My mother was my first critic of my first educational treatise, written when I was a senior in high school. During my junior year, I had tried unsuccessfully to get transferred out of a geometry class taught by a teacher whose reputation had preceded her for years. In retrospect, she was a very bright woman who had emotional problems and spent the class talking about this, that and anything other than about geometry and left it to us to read the book, do the problems, and make presentations on the board. At that time, however, I wanted someone who taught. The math department head was more than familiar with her problems but when I asked for a transfer had told me that 1) I wasn’t a teacher and 2) I had only had her for three days; thus: how could I judge?
My father (who was not familiar at all with how school politics worked) tried to intercede on my behalf but was outmaneuvered by the high school bureaucracy/double talk. I managed to survive the semester with her, and the next fall when I was a senior, I decided to do the student body of the high school a favor and wrote a little pamphlet called “A Manual for Personal Objectors”.
The title was a take on the “Manual for Conscientious Objectors” which was required reading in the mid-60’s for those who were trying to escape the draft (and being shipped to Viet Nam) on the basis of religious and other grounds. I felt that trying to get out of a bad teacher’s class was as hard as getting out of the draft. I typed my treatise up on ditto masters (which was like a mimeograph that used that awful smelling solvent, and the print came out purple) that my mother had, since she was a teacher). I typed it in “landscape” mode so I could fold it over and bind it like a pamphlet. My mother ran off the pages at her school and because two-sided pages were unheard of for dittos, I then had to paste pages together to get a back-to-back, real pamphlet look. My mother helped me to glue them and we put the pamphlets together.
I started selling the pamphlets at school for 25 cents a piece which got me in a little bit of trouble at school, but that’s another story. One day my mother got mad at me for something I said to her (probably complaining about something I didn’t like about something she did) and she let me have it. It was one of those “After all I’ve done for you” type rants, and once she got going there was no stopping her. Among the things she mentioned was running off the dittos and helping me glue them together.
I knew at that point that I had lost this battle, but she wasn’t done by a long shot. “And another thing,” she said. “How do you think I felt when I read what you wrote about how teachers’ grading policies are unfair and you said ‘This is especially true of English teachers.’ ” She was an English teacher.
There was only one thing I could say, and I said it through tears: “I didn’t mean you, Mom.”
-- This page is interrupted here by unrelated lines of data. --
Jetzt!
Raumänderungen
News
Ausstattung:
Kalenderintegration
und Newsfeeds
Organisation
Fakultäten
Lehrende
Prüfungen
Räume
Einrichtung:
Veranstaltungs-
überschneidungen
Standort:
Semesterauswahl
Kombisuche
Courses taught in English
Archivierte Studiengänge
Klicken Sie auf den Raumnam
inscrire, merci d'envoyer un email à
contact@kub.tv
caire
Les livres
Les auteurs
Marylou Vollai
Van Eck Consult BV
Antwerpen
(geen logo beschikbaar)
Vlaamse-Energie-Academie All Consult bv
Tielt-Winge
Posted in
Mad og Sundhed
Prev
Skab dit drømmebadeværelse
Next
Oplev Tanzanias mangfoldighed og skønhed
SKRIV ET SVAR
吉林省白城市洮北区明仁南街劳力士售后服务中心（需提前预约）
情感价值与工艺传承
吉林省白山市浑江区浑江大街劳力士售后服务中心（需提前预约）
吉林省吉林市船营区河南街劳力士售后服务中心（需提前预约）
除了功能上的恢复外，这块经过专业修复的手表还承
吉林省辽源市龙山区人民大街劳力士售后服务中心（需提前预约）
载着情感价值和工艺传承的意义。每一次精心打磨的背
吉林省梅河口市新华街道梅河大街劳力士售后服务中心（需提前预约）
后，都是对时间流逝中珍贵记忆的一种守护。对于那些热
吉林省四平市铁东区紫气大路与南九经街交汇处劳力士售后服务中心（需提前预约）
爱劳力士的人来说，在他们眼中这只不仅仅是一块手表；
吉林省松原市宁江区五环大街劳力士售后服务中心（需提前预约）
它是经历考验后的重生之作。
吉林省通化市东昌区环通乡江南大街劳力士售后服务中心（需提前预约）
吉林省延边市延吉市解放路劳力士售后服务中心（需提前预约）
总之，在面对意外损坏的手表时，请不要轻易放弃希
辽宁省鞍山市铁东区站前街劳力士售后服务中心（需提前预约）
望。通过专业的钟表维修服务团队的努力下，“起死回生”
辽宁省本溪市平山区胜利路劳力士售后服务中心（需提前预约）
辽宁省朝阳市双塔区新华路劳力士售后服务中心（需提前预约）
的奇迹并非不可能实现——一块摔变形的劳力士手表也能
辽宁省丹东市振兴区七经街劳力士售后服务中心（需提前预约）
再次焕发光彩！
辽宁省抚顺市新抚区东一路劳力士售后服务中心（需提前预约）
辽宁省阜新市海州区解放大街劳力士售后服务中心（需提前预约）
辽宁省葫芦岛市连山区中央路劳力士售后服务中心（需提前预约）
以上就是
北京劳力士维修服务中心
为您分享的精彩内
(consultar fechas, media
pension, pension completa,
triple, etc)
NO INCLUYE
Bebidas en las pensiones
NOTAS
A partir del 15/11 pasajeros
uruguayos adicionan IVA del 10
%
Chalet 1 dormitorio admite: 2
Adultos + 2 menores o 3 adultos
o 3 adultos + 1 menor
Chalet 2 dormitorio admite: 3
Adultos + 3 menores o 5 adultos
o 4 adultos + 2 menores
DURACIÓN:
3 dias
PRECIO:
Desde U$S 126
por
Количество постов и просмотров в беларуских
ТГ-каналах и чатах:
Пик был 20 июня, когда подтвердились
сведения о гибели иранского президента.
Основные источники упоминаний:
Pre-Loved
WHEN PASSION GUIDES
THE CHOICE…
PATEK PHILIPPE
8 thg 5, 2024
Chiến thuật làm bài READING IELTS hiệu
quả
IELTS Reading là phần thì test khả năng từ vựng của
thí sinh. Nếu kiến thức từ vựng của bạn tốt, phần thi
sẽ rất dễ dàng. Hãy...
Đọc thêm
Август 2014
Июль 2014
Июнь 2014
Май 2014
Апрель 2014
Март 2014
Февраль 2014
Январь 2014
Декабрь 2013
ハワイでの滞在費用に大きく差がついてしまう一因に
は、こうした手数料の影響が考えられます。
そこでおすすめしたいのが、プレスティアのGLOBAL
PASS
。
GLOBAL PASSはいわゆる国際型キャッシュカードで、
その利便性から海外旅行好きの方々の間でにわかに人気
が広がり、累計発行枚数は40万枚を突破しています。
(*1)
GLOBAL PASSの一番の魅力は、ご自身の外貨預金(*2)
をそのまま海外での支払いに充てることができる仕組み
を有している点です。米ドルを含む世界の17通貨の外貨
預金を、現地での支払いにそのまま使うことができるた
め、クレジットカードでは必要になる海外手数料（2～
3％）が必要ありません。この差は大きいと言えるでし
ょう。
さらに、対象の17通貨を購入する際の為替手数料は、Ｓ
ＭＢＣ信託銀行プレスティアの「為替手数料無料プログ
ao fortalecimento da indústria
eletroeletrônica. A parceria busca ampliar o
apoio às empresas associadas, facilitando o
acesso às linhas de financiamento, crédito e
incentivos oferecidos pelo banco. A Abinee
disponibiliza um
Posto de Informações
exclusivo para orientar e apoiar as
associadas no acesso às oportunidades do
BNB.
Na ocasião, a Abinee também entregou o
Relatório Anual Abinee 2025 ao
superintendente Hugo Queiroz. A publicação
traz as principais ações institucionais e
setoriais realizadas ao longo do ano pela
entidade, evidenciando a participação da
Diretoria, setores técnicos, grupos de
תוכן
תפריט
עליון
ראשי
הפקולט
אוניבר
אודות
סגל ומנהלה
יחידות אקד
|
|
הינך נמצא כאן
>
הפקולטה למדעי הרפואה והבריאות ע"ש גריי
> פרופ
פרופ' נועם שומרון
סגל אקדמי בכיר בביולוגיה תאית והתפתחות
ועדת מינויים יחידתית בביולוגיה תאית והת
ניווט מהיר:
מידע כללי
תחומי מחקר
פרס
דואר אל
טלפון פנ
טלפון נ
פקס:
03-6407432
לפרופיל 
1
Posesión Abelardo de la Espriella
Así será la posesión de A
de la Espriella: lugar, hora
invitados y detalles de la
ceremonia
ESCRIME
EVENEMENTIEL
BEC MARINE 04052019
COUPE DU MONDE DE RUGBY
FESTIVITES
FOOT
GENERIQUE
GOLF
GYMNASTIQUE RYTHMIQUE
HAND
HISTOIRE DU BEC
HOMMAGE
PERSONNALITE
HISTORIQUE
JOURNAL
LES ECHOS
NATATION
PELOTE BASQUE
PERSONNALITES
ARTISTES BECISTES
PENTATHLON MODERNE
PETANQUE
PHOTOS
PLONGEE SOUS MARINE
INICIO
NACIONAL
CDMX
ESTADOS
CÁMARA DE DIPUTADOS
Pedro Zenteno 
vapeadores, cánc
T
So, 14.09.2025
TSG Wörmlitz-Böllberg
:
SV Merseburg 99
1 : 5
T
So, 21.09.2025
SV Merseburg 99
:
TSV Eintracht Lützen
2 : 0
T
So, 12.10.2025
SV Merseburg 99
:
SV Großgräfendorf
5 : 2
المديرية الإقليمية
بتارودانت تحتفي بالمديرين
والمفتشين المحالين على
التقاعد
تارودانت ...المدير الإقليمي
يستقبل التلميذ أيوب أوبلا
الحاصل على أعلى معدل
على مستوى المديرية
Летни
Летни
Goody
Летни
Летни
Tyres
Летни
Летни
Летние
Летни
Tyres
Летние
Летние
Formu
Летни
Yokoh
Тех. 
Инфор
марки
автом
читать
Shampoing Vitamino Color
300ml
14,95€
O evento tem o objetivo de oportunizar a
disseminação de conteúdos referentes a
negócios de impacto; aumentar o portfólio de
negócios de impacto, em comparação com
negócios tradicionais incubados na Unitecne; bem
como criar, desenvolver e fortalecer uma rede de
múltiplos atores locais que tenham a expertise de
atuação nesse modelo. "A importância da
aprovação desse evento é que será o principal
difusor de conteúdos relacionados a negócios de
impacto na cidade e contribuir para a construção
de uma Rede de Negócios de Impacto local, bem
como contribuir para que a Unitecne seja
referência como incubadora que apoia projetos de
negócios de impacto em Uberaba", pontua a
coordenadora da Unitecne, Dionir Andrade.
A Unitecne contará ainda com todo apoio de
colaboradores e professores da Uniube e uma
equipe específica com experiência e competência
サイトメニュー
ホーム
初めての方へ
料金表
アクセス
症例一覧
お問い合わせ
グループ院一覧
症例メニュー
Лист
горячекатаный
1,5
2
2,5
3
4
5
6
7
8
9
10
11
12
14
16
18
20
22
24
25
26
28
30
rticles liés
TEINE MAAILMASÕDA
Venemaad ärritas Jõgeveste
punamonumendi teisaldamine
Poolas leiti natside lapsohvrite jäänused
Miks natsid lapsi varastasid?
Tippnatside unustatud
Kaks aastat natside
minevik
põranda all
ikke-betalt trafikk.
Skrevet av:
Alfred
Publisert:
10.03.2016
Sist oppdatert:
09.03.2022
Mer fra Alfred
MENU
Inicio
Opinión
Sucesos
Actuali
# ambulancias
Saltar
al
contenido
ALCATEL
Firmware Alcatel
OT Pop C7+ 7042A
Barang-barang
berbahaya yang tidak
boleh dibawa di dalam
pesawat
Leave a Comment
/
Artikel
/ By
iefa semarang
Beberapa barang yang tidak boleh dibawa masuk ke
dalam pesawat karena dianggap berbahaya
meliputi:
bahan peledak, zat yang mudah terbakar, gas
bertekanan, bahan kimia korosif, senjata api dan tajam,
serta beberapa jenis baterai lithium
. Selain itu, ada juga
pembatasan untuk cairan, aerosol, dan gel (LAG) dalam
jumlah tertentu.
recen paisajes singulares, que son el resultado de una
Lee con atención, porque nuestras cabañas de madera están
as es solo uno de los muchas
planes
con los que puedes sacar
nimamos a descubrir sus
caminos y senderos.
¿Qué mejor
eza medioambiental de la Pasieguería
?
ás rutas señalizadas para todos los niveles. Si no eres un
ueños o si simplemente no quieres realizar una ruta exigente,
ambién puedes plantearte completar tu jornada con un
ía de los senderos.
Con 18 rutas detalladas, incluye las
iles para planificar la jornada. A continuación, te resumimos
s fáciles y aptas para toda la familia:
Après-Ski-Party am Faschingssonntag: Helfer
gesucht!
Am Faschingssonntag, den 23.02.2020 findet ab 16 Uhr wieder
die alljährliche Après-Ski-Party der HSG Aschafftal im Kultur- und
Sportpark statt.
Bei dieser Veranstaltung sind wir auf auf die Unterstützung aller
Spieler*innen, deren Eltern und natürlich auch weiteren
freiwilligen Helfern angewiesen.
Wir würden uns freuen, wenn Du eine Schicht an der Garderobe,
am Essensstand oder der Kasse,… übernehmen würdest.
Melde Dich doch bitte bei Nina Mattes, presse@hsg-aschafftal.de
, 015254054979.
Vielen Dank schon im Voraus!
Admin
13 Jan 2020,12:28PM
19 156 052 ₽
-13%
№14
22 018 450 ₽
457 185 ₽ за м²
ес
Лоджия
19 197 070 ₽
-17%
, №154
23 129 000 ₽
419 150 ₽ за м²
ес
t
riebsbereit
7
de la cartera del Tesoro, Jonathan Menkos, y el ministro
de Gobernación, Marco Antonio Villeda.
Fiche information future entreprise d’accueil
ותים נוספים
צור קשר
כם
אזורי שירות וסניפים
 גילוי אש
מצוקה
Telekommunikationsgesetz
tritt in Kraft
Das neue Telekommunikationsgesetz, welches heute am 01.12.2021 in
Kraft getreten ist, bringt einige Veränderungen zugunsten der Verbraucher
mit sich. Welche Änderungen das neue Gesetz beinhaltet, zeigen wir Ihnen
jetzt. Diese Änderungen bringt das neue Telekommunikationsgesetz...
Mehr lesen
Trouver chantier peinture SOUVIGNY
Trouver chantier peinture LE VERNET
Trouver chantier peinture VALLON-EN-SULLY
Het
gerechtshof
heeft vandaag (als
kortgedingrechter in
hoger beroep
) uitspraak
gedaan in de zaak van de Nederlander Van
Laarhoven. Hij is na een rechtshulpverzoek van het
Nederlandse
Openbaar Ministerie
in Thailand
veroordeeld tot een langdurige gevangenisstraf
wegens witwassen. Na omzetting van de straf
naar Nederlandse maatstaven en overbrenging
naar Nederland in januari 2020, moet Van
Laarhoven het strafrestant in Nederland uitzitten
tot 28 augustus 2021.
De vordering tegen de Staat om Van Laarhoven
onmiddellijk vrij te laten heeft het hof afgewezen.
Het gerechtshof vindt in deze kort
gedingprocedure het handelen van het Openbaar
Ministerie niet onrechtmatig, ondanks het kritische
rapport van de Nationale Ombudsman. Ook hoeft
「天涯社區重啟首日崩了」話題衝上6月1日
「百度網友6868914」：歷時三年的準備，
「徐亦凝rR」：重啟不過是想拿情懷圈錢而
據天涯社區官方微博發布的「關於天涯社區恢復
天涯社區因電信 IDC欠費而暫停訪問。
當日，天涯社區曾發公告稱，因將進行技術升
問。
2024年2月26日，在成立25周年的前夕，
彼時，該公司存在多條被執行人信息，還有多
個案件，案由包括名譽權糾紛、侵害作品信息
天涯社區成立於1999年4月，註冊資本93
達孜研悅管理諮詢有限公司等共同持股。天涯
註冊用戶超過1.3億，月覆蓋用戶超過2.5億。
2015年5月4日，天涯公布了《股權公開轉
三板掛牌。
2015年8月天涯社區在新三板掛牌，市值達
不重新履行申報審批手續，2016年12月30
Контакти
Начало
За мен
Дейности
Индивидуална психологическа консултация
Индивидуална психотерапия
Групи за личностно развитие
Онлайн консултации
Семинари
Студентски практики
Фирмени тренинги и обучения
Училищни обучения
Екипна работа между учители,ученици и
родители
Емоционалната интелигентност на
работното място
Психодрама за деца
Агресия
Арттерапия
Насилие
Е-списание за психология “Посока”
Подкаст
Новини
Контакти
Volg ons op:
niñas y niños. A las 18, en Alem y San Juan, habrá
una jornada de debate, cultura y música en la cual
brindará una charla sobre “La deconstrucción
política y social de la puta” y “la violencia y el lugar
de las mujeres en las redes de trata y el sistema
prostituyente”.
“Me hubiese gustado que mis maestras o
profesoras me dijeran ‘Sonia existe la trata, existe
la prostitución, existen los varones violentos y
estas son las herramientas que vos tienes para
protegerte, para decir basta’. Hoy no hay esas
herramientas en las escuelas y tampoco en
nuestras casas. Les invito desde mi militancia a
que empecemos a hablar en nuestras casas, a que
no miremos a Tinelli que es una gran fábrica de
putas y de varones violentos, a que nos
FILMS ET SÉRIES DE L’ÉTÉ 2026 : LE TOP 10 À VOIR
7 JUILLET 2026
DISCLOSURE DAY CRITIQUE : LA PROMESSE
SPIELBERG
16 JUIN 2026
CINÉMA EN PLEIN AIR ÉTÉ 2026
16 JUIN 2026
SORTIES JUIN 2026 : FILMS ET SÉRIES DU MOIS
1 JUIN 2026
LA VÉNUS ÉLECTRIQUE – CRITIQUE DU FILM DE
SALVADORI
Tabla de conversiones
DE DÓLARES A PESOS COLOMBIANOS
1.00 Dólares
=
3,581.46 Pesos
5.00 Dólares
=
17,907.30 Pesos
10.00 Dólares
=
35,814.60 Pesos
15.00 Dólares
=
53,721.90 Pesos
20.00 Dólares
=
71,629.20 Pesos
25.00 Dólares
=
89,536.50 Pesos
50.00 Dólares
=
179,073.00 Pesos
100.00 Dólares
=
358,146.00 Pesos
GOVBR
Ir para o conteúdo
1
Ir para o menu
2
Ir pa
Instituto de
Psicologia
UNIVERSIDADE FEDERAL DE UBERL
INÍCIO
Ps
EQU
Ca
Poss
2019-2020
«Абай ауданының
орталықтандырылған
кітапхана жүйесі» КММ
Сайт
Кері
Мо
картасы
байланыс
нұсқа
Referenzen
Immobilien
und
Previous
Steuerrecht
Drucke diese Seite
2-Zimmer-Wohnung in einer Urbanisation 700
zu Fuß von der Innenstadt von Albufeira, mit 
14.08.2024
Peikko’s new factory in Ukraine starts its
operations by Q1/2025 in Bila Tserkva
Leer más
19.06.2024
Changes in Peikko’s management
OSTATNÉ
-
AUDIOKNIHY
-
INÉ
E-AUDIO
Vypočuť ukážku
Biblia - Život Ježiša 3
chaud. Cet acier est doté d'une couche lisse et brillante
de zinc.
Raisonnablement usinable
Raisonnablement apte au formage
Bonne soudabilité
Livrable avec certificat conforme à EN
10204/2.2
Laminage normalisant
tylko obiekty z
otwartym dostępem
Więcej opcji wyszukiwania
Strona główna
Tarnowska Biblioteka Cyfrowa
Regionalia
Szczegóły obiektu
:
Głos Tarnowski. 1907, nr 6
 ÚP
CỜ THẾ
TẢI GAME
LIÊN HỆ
I often think of this when I hear complaints from students about a teacher as happened in a school where I taught. I was one of two math teachers for the seventh and eighth grades at the school—we had both been hired at the same time. I was friendly with the other math teacher and she would often tell me of the frustrations she was facing in her classes. I knew that we didn’t see eye to eye on math education, given that she was a fan of Jo Boaler, and she believed that memorization eclipsed understanding.
In that particular school, I was available for tutoring students prior to the first period, and some of her students would occasionally come in for help. In one case, a boy was having difficulty with proportion problems, such as 3/x = 2/5. I showed him how it is solved using cross multiplication (without explaining why cross multiplication works—I was after just getting him through the assignment). I ran into the boy’s father during the summer, and he made a point to thank me for helping his son. I found this odd since I had only tutored him maybe one other time. “He was getting D’s and F’s on his test and since you helped him, he started getting A’s and he ended up with an A- in the class.”
From what I knew about the teacher, I suspected that she offered little instruction, expected students to collaborate and discover, and make connections. As it turned out, there were many complaints to the school from parents and she was fired that year. I recall her telling me that she was not going to be rehired, that parents were complaining about her, and that she felt as if she were the victim of a witch hunt.
Since she had read one of the books I wrote, I’m fairly certain she knew we were on opposite sides of how math should be taught. But she never said anything about my methods, nor I about hers. I enjoyed the autonomy the school gave me to teach as I wished so I kept my thoughts to myself. I was friendly with her, and my wife and I had her over a few times.
There are those who might say it is my duty to speak up about how a teacher teaches. But in a school, we are in a fragile situation. There are vast differences in teaching philosophies within the teaching profession, but you have to work and get along with fellow teachers as well as the people in power. The tightrope I walk is remaining loyal to how I believe math should be taught, while finding the common bond with the other teachers and the administration. And more importantly, realizing that many teachers are victims of the indoctrination of ed school group-think which has dominated the education profession for many decades. In the meantime, I’ll continue to write my criticisms of math education—being careful to call out the group-think and its perpetrators.